Opinión | Desde el umbral
Auriculares
Nos hemos acostumbrado al ruido permanente y el silencio provoca incomodidad

Un joven con su móvil y auriculares.
Los auriculares no son un invento de anteayer. Pero, desde que comenzaron a comercializarse los inalámbricos, su uso se ha extendido de una manera tal que, en determinados entornos y contextos, llegan a contarse más personas con el accesorio inserto en sus pabellones auditivos o situado sobre sus orejas que gente que no lo porta. También desde hace tiempo, la mayoría de los auriculares incorporan micrófono. Y esto hace que sean más versátiles, que su utilidad sea superior, en tanto en cuanto amplía sus posibilidades de uso, permitiendo no solo escuchar sino también hablar para ser escuchado por otra u otras persona. Los auriculares facilitan a cada individuo la escucha de aquello que desee en cada momento sin invadir el hábitat auditivo de quienes le rodean. Es verdad que, si incorporan micrófono y este se utiliza, los comentarios, mensajes de voz o el parloteo de una conversación sí puede interferir en el ecosistema sonoro de quien discurra por nuestro entorno próximo. Pero, en su uso primigenio, resultan favorecedores de la convivencia, dado que permiten que las ondas no invadan el territorio de quien desea mantenerse ajeno a lo que los demás escuchan. También es cierto que los auriculares aíslan a quien los porta y lo abstraen de lo que acontece a su alrededor, pudiendo convertirse hasta en una herramienta de incomunicación y reclusión voluntaria.
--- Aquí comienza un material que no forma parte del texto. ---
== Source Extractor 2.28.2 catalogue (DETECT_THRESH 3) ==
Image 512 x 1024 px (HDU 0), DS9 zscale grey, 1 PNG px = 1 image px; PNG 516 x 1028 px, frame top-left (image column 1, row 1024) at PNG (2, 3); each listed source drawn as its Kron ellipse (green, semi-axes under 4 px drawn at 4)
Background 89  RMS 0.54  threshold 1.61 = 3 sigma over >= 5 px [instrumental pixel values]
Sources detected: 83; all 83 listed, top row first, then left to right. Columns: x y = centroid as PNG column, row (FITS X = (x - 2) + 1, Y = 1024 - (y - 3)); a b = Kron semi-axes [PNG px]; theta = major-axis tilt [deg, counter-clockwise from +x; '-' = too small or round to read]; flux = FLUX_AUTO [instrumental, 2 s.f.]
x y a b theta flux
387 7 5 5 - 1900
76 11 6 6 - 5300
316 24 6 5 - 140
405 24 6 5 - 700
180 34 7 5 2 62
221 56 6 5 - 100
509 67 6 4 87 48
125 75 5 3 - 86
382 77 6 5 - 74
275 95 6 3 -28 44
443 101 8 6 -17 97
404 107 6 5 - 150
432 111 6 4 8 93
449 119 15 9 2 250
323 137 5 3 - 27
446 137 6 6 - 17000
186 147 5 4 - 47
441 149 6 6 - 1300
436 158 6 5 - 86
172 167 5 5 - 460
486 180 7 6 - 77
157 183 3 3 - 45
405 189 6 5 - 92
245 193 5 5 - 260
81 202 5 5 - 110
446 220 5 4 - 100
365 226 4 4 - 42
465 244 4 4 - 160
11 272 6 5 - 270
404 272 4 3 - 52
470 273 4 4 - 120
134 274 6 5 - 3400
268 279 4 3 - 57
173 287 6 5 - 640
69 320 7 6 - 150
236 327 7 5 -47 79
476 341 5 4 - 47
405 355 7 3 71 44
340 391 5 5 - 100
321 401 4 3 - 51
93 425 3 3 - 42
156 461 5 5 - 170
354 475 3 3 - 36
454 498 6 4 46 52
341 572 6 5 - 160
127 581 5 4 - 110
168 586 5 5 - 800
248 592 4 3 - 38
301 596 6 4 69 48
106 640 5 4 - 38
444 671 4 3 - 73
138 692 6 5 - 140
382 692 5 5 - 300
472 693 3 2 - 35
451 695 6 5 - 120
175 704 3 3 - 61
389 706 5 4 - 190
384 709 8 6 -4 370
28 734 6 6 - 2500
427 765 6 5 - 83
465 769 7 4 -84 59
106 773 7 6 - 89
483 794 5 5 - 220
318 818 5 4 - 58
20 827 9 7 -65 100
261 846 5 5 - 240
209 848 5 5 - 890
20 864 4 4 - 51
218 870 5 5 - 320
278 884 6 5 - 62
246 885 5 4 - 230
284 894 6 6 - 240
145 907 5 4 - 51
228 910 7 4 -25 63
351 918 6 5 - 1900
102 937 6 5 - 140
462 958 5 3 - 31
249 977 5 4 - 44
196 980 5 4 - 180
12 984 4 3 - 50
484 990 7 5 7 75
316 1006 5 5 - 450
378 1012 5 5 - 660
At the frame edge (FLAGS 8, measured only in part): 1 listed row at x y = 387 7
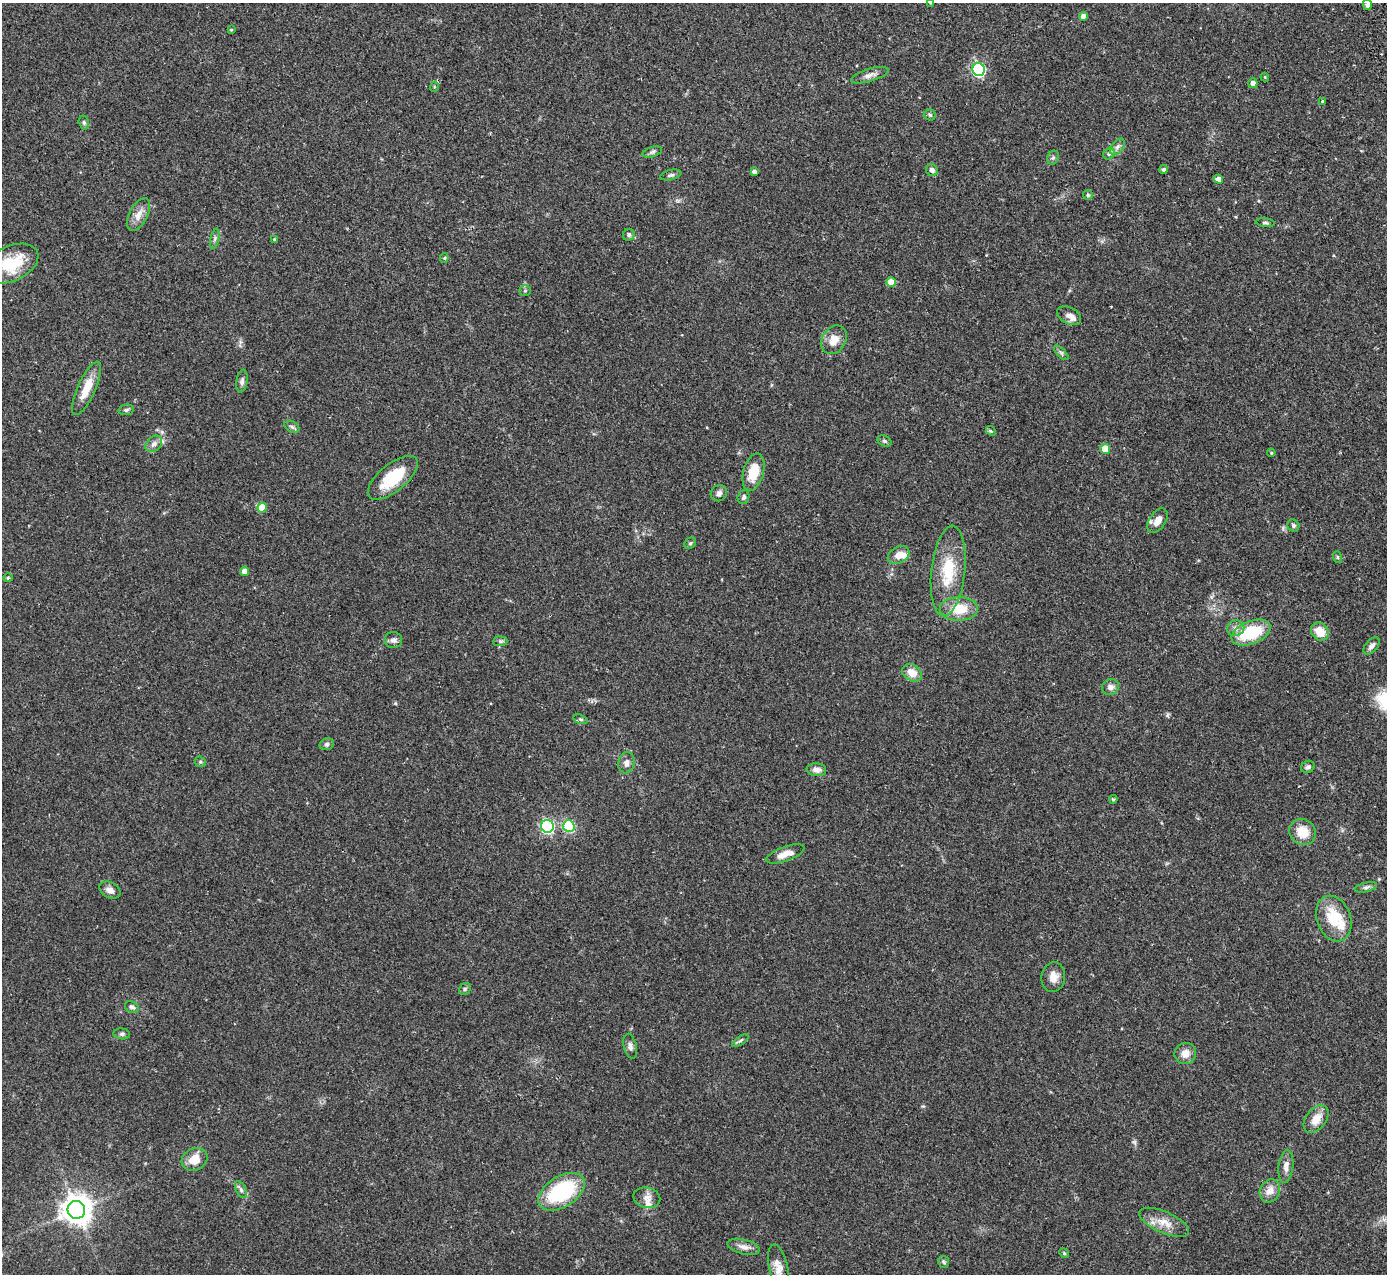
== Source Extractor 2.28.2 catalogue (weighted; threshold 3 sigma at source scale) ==
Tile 10 of 4 x 4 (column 2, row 3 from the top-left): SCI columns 1441-2825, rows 1453-2724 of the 5648 x 5578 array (HDU 1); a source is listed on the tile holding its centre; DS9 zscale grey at full resolution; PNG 1389 x 1276 px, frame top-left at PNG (2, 3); each listed source drawn as its Kron ellipse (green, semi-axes under 4 px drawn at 4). Shown black and unused: <1% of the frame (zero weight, under 2 of 3 exposures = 3% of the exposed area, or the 3 px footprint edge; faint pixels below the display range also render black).
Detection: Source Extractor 2.28.2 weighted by HDU 2 'WHT'; one run over the whole footprint, this tile lists its part. Background 0.096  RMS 0.006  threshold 0.027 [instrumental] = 3 sigma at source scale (4.5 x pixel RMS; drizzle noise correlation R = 1.50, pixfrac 1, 0.05/0.05 arcsec/px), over >= 5 px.
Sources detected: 103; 1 inside a brighter object's white glare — neither listed nor drawn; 3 inside a brighter listed object's ellipse — not listed separately; the other 99 listed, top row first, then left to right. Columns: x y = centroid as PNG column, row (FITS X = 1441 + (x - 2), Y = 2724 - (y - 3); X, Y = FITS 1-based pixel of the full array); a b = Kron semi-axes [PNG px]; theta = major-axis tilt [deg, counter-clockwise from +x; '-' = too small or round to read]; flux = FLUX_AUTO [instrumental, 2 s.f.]
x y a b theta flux
931 3 3 2 - 0.77
1367 5 5 4 - 1.9
1083 16 4 4 - 2.9
231 30 3 3 - 0.6
979 70 6 6 - 90
870 75 19 6 16 3.4
1265 77 4 4 - 0.52
1253 83 5 4 - 2.7
434 87 5 3 - 0.57
1322 101 4 3 - 0.75
930 115 6 5 - 1.1
84 123 7 5 -74 1.1
1117 147 9 5 49 2.2
652 152 10 5 18 1.4
1109 154 6 5 - 1.3
1053 158 7 5 67 1.2
932 170 6 5 - 2.2
1163 170 4 4 - 1.4
754 172 4 4 - 1.9
671 175 11 5 13 1.4
1218 179 5 4 - 2.9
1088 195 5 5 - 1.1
139 214 18 9 63 5.6
1265 223 9 4 -8 1
629 235 6 5 - 1.4
215 239 10 3 79 1.3
274 239 4 3 - 0.62
444 258 5 4 - 0.62
11 264 29 17 25 25
891 282 5 5 - 7.3
525 291 5 5 - 0.9
1069 316 13 8 -28 3.6
834 340 15 12 59 7.1
1061 353 9 3 -45 1.1
242 381 11 5 81 1.9
87 388 29 9 66 11
126 410 8 5 9 1.3
292 427 8 5 -29 1.2
991 431 5 4 - 0.75
885 441 8 5 -26 1.2
154 444 9 7 43 2.6
1105 449 5 5 - 8.8
1271 453 4 4 - 0.64
753 472 19 10 75 13
393 478 30 13 39 22
719 493 8 7 - 2.1
743 497 7 5 73 1.3
262 508 5 5 - 12
1157 521 14 8 56 5
1293 525 6 5 - 1.1
690 543 6 5 - 0.98
899 555 11 8 29 5.7
1337 557 6 4 -71 0.7
245 571 4 4 - 5.4
948 571 45 17 84 25
8 578 4 4 - 0.61
959 609 19 12 1 14
1236 628 8 7 - 2.7
1320 632 9 8 - 9.2
1251 633 20 11 22 26
393 640 9 8 - 2.1
500 641 7 5 5 1.1
1371 646 10 6 48 2.5
912 673 10 8 -34 6.7
1110 687 9 7 22 2.5
581 719 7 4 -19 0.96
327 744 7 5 16 1.2
200 762 6 5 - 0.9
626 763 11 8 79 2.9
1308 767 7 6 - 1.5
816 770 10 6 -5 3
1113 799 4 4 - 0.81
547 826 6 6 - 84
569 826 6 5 - 43
1303 832 14 12 -42 10
785 854 20 7 20 6.7
1366 887 11 4 13 1.5
110 890 11 7 -29 3.3
1334 918 23 17 -70 18
1053 977 15 12 82 5.4
465 989 6 5 - 0.99
132 1007 7 5 -24 1.4
122 1034 8 5 -8 1.3
740 1041 10 3 35 1.1
630 1046 13 6 -76 2.4
1185 1053 11 10 - 5.3
1316 1119 15 10 53 7
194 1159 13 11 27 8.7
1286 1166 16 7 84 3.8
241 1190 9 5 -63 1.5
1270 1191 12 10 63 5.3
562 1192 25 15 32 47
647 1198 14 10 -13 4.2
76 1210 9 8 - 800
1164 1222 27 10 -24 8.5
744 1247 16 7 -15 3.7
1064 1253 5 4 - 0.77
944 1262 6 5 - 0.94
778 1267 23 9 -78 5.6
Isophote crosses this tile's border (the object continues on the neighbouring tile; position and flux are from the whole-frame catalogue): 1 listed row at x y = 931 3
Entre unos y otros, a veces uno se pregunta cuánta gente sigue escuchando la melodía del ambiente y de lo que acontece o sucede en rededor, o si alguien sigue disfrutando aún de frecuentes conversaciones atentas y ajenas a las interrupciones que fomenta la tecnología, o de si hay alguien que todavía se detiene a paladear aunque solo sea un instante de silencio
Esto puede ser tremendamente útil en según qué situaciones, pero también indudablemente nocivo o hasta enfermizo si se convierte en una necesidad perentoria para enfrentarse a la presencia o compañía de los demás. Al otro lado de la orilla, encontramos a quienes van con su móvil y sin cascos, radiando todo a los cuatro vientos desde potentes altavoces. No es extraño ver cada vez a más gente joven, y no tan joven, con smartphones pasados de decibelios propagando mensajes personales, temas musicales y la parte sonora de cada vídeo que aparece en la pantalla de su móvil mientras hace scroll por una u otra red social. Entre unos y otros, a veces uno se pregunta cuánta gente sigue escuchando la melodía del ambiente y de lo que acontece o sucede en rededor, o si alguien sigue disfrutando aún de frecuentes conversaciones atentas y ajenas a las interrupciones que fomenta la tecnología, o de si hay alguien que todavía se detiene a paladear aunque solo sea un instante de silencio. Porque nos hemos acostumbrado de un modo tal al sonido envolvente y al ruido permanente que parece que el silencio provoca incomodidad, malestar, tensión y hasta mal rollo.